Very slowly, and as quietly as he could, Zhu Irzh inched forwards. The voices were muffled, but he could tell that one of them was female, and hissing in anger. Zhu Irzh hunched forwards until he was immediately above the source of the voices; here, too, a ventilation grill was set into the floor. Zhu Irzh peered through. He could not see the woman. He was looking down onto the top of a demon's head, and he could see that its owner's hair was combed carefully in long, black strands across a series of bald patches. The scalp revealed beneath was scabrous and flaking. Zhu Irzh once again thanked the fate that had seen him born into a family of scions of the Ministry of Vice. Plenty of interesting opportunities, and no hideously disfiguring diseases. . . He was unable to see the demon's face which, he reflected with a grin, was probably just as well. He squirmed round, trying to get a glimpse of the woman.

"You ought to be grateful," the demon was saying with some hauteur. "After all, have I not been magnanimous enough to forgive you, bring you back to the bosom of your home and family, protect you from the justifiable wrath of the wu'ei, who would otherwise cast you down into the Lower Realms for your disgraceful conduct. Well, haven't I?"

An inaudible murmur: possibly assent, possibly not.

"Come here," the demon commanded. "And stop muttering."
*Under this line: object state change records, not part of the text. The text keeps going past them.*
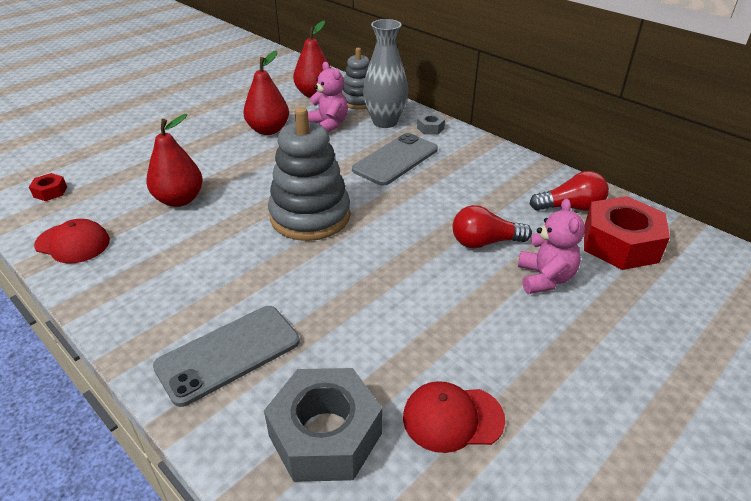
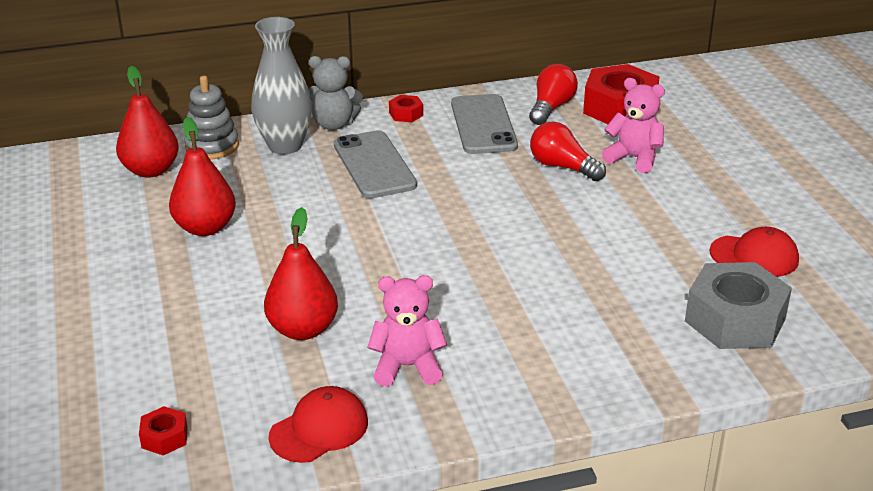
camera: 60 degrees left, 5 degrees down
(228, 354) = (606, 349): grey phone -> grey phone (483, 125)
(310, 216) = (429, 248): grey stacking toy -> none
(328, 125) = (246, 183): pink teddy bear -> pink teddy bear (407, 367)
(430, 128) = (334, 124): grey nut -> grey teddy bear
(452, 418) = (754, 256): red cap -> red cap turned 105 degrees counterclockwise
(477, 149) = (406, 114): none -> red nut
(485, 242) = (562, 167): red light bulb -> red light bulb turned 105 degrees clockwise

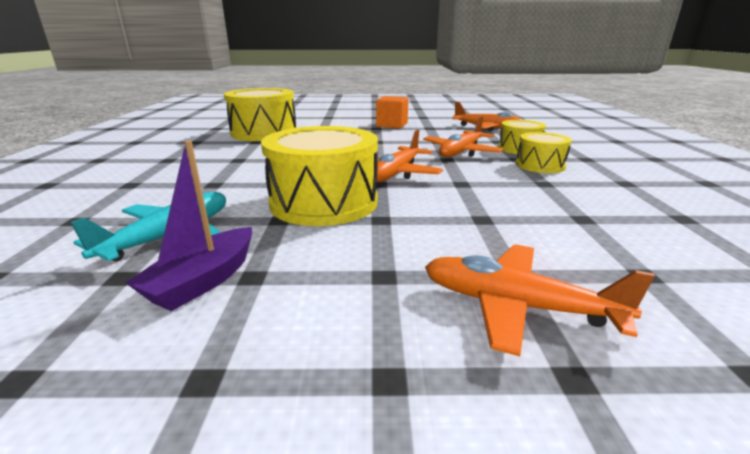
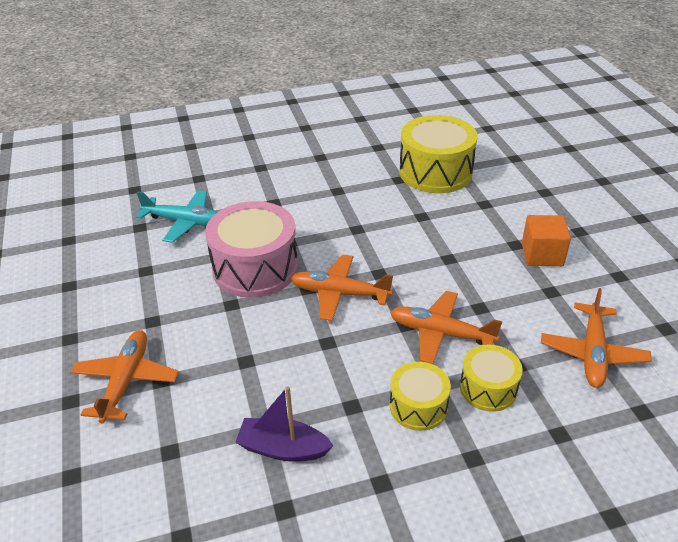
camera: 75 degrees right, 15 degrees up
(203, 281) = (139, 255): purple boat -> purple boat (283, 448)
(324, 202) = (255, 268): yellow drum -> pink drum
There was a shuffling sound as the woman made her way forwards, which was, Zhu Irzh realized, a result of the fact that her ankles were shackled. Her head was bowed: he could see the top of her glossy dark hair (no bald patches there, Zhu Irzh noted with approval). He could even smell her perfume: something subtle and spiced, a breath of sweetness in the rank air of the Ministry, and he inhaled it with gratitude. Then she looked up at the demon, and though her face was twisted with contempt, Zhu Irzh saw that she was beautiful. Pale soft skin, cheekbones like razorblades, eyes like wells of blood. She was wearing an extraordinary garment, which looked as though it had once been a dressing gown but which was now in tatters, revealing the curves of her body. The demon reached out a mottled hand and drew it along the underside of her breast, pinching the nipple with sudden force. Zhu Irzh, ambushed fleetingly by sexual fantasy, swallowed, and shifted position slightly against the floor of the shaft. He felt uncomfortably like a voyeur. Not that there was anything wrong with that, he reminded himself. The woman spat out a single glowing spark and the demon jerked his hand backwards. The tang of singed flesh rose upwards and Zhu Irzh's elegant eyebrows rose. She must be very angry indeed to do that, but given the circumstances, he couldn't blame her. He wondered who she might be: she was clearly someone of breeding, which made the references to the Lower Realms somewhat puzzling. What could she have done to merit such punishment, and such forgiveness? His voice furred with rage, the demon beneath said, "I don't have to tell you that you'll regret that."

"I don't care!"

Zhu Irzh winced. So beautiful, so brave, and so reckless. . . He entertained an idle fantasy of sliding down through the grill, knocking the girl's persecutor unconscious, and saving her from her own vile fate. In the fantasy, she fell to her knees in gratitude; winding her arms around his waist, her soft breasts pressing against his thighs, her mouth—Zhu Irzh blinked. This would not do. Whatever was happening in the room below, fascinating though it might be, was none of his business. Zhu Irzh tried to push the ever-present specter of sexual desire to the back of his mind and watched as the demon strode from the room, nursing his injured hand and leaving the woman to sink back onto the couch, her face defeated and weary. Surely, Zhu Irzh thought, all this could have nothing whatsoever to do with the matter on which he had come to the Ministry. Getting embroiled with this situation would cause nothing but woe, however beautiful the woman might be, however desirable. . . If he had any sense, he would move swiftly and quietly onwards. With that sensible thought well out of the way, Zhu Irzh pulled aside the grill and dropped into the room.